When you restate the records, do so word for word and omit any picture they contain.

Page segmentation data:
----------------

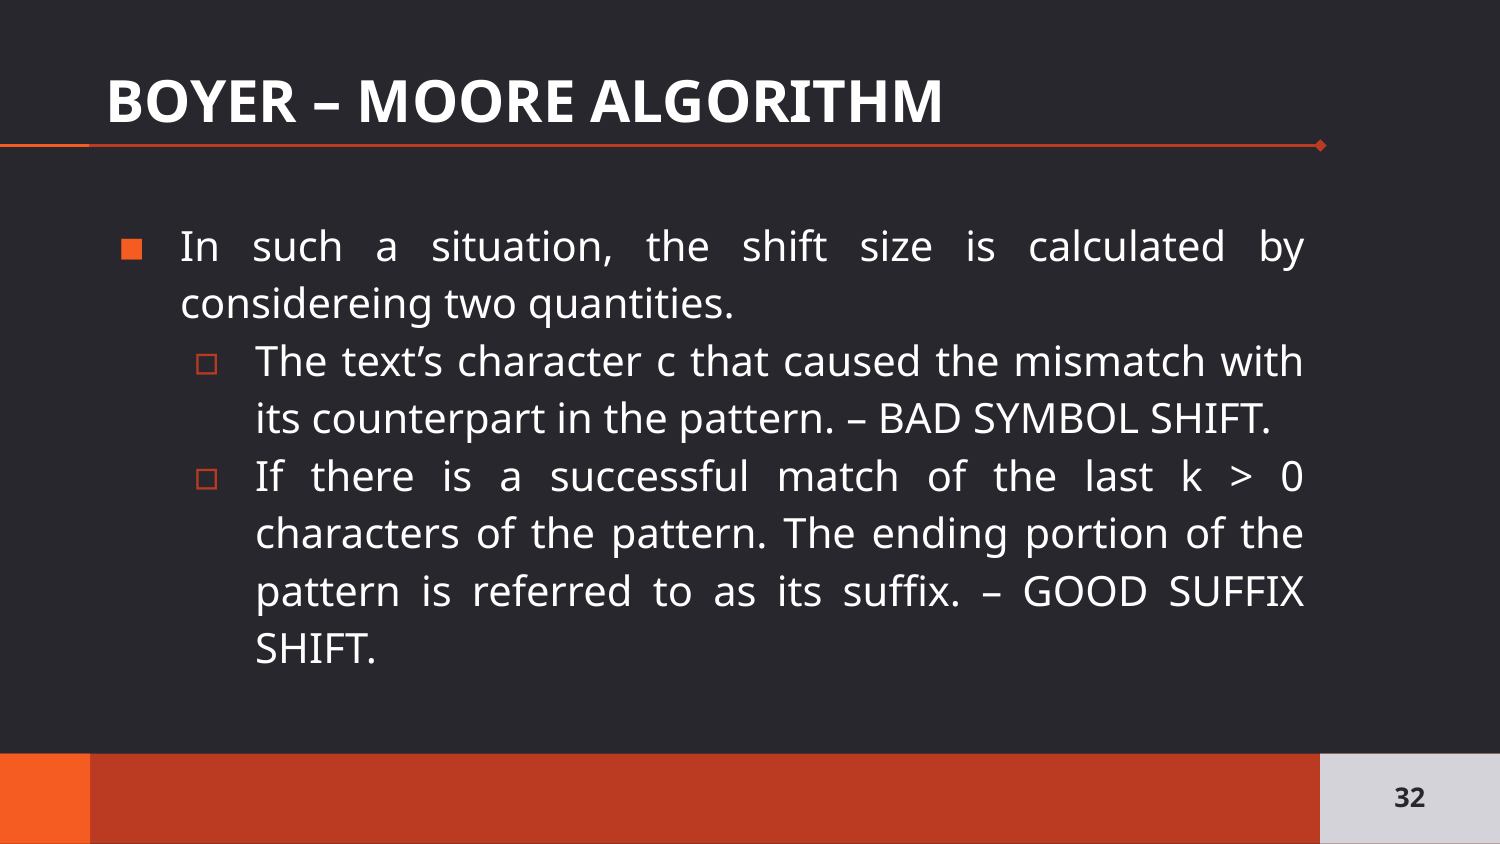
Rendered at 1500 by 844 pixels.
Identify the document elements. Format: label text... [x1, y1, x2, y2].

title BOYER – MOORE ALGORITHM [90, 59, 1320, 150]
slide_number 32 [1320, 753, 1500, 844]
list In such a situation, the shift size is calculated by considereing two quantities. The text’s character c that caused the mismatch with its counterpart in the pattern. – BAD SYMBOL SHIFT. If there is a successful match of the last k > 0 characters of the pattern. The ending portion of the pattern is referred to as its suffix. – GOOD SUFFIX SHIFT. [90, 196, 1320, 681]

----------------

RESPONSE TO THE EXERCISE:
Rendered at 1500 by 844 pixels.
Identify the document elements. Format: label text... [x1, y1, x2, y2].

title BOYER – MOORE ALGORITHM [90, 59, 1320, 150]
slide_number 32 [1320, 753, 1500, 844]
list In such a situation, the shift size is calculated by considereing two quantities. The text’s character c that caused the mismatch with its counterpart in the pattern. – BAD SYMBOL SHIFT. If there is a successful match of the last k > 0 characters of the pattern. The ending portion of the pattern is referred to as its suffix. – GOOD SUFFIX SHIFT. [90, 196, 1320, 681]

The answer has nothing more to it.